- EXTRACTED TEXT -

■ ■ ■ ■ ■ ■ ■

# Jason Kidd



## Dragnsmke1 (Jul 29, 2002)

For all yall Mav fans who exhisted during the torture years 89-99, and actually saw JKidds early years. Do yall remember him bieng so "good" I can only remember that he was playing way under expectation. Hes only really had one awesome year (nets) and everyone acting like hes the best pg in the game. He walked into a situation where the team had no goto scorer, and noone could create thier own shot. In a situation like that the point gaurd ast are always going to go up because he doesnt depend on one person to get it done. Look at Miller when he was with the Cavs. The Nets top scorer avg. 14ppg. Im not sayin g hes not good. Hes a determined player who nows how to win. but I expect reality sets in this season and we will see the nets finish around 6th in the EC.


----------



## Petey (Aug 23, 2002)

Well I do think he was good, but he just proved he was great. I think the little things were what people miss about him. An example of which is how he draws defenders, even though people know that he is a pass first kind of pg. Another thing is how he draws defenders, even though his 3pt shot is suspect.

Good players have nice statlines, great players have that, provide leadership and other qualities, like how great players know how to play with the good and bad. He does that, as that is why he has lately been bringing his team to the playoffs.

Marbury was never able to bring it, while pgs like Cassell and Kidd did bring it for the Nets.

-Petey


----------



## spartanfan2003 (Jul 12, 2002)

Um, well lets see, ROY and um oh yeah - 5 first teams. Yeah he was good for more than just 1 year.


----------



## Dragnsmke1 (Jul 29, 2002)

> Originally posted by <b>Petey</b>!

■ ■ ■ ■ ■ ■ ■

Source data:
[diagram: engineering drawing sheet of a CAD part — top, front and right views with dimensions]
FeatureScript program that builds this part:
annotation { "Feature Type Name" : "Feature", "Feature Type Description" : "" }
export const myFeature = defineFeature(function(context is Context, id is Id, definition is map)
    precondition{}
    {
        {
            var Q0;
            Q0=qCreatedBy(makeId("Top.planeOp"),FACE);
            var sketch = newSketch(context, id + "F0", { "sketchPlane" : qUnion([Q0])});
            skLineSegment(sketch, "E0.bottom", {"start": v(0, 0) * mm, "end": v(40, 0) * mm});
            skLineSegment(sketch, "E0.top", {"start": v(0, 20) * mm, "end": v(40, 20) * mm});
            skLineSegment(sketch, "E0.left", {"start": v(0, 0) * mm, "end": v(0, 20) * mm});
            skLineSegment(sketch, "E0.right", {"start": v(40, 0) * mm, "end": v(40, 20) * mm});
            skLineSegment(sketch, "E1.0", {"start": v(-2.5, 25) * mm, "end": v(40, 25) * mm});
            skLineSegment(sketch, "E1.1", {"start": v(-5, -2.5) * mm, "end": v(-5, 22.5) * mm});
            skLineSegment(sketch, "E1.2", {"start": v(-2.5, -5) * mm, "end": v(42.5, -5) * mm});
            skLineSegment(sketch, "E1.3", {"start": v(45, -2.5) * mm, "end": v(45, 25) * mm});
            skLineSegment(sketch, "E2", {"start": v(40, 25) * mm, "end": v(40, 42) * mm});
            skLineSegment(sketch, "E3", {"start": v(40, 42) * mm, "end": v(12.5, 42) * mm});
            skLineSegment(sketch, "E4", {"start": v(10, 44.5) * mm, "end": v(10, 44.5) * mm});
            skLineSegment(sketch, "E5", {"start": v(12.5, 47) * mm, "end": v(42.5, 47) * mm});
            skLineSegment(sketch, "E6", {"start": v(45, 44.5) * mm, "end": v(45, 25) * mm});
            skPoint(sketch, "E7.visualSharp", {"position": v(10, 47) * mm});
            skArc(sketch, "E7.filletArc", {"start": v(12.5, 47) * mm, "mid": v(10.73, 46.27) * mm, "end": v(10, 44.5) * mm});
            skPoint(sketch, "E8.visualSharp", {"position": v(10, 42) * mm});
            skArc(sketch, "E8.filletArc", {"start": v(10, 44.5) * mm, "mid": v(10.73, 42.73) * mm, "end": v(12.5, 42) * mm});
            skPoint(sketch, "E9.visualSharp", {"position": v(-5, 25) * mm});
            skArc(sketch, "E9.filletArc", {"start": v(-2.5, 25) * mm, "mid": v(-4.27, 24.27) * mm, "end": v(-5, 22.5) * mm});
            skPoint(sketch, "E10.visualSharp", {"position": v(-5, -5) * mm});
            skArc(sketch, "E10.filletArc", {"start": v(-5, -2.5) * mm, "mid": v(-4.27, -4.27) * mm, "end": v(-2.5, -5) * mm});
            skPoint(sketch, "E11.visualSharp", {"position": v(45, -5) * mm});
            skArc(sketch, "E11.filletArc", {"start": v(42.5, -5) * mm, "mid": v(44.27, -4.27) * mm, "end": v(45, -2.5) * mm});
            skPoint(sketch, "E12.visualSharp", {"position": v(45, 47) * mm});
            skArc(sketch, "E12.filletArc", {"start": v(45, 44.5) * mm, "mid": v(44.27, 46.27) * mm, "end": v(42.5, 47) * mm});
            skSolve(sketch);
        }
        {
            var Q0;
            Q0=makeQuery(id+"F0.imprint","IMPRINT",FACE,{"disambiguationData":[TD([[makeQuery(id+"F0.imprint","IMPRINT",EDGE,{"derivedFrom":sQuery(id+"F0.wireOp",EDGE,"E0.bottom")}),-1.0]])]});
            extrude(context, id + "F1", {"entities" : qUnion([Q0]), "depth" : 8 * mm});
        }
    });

■ ■ ■ ■ ■ ■ ■

- WORK TO DO -
1. In the Jason Kidd thread, how many points per game does Dragnsmke1 say the Nets' top scorer averaged?
2. Write the next part of the Jason Kidd thread, picking up after its final line.
The records have no role in this work.

- ANSWERS TO THE EXERCISES -
1. 14 points per game.

2.
> Well I do think he was good, but he just proved he was great. I think the little things were what people miss about him. An example of which is how he draws defenders, even though people know that he is a pass first kind of pg. Another thing is how he draws defenders, even though his 3pt shot is suspect.
> 
> Good players have nice statlines, great players have that, provide leadership and other qualities, like how great players know how to play with the good and bad. He does that, as that is why he has lately been bringing his team to the playoffs.
> ...


Hes only taken the Nets to the playoffs once because hes only been with them one year. He is a good player but in my opinion hes overated. Marburry didnt suceed with that team because hes a score first poingaurd and the team isnt built with a second and third option. When you dont have a prolific scorer on your squad then a distributor like kidd becomes the most amazing player on the team.


----------



## Petey (Aug 23, 2002)

You are right, it is the first time he did it for the Nets, but he has done it plenty of times for the Sun... You are right about the Nets need for a distrubutor, but other things I mentioned, of how he is not the best shooter, but draws the extra defender still? How when he drives, people know he wants to pass, but he still draws the extra defender...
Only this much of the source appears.